La dernière photo a été prise par Yann Arthus-Bertrand dans les environs de Tafraout. La couleur chaleureuse de la pierre se conjugue avec une belle combinaison de diverses tailles de pierres, qui s'emboîtent parfaitement les unes dans les autres.
Rendons par ailleurs à César ce qui lui appartient : lors de la construction de sa Médina d'Agadir, Coco Polizzi a privilégié la pierre, rendant ainsi un hommage éblouissant à l'artisanat marocain ancestral. La porte située à l'intérieur de la médina (première photo) est particulièrement réussie. La deuxième photo montre une allée dont la voûte et le pavé sont inspirés par l'art amazigh de la pierre. Les plans ont été réalisés par Coco Polizzi. Mais on est bien en présence d'une architecture marocaine, et non sicilienne !

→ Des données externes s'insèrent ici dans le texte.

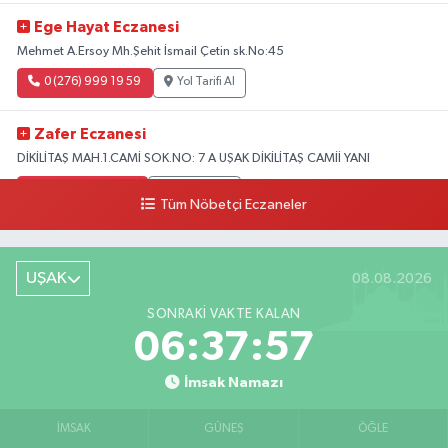
Ege Hayat Eczanesi
Mehmet A.Ersoy Mh.Şehit İsmail Çetin sk.No:45
0 (276) 999 19 59
Yol Tarifi Al
Zafer Eczanesi
DİKİLİTAŞ MAH.1.CAMİ SOK.NO: 7 A UŞAK DİKİLİTAŞ CAMİİ YANI
0 (276) 223 12 53
Yol Tarifi Al
Tüm Nöbetçi Eczaneler
UŞAK
08.08.2026
SONRAKI VAKTE KALAN
06:37:55
İmsak Namazı
İMSAK
GÜNEŞ
ÖĞLE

Mon sentiment personnel au terme de cet aperçu du travail de la pierre dans le Sud marocain ? Je retiens l'idée qu'un jour une petite construction que j'ai déjà en tête à côté de ma plaza puisse s'inspirer de cette technique. Voyez par exemple ce qui a été réalisé (troisième photo) à la Kasbah Ennasra, entre Erfoud et Merzouga.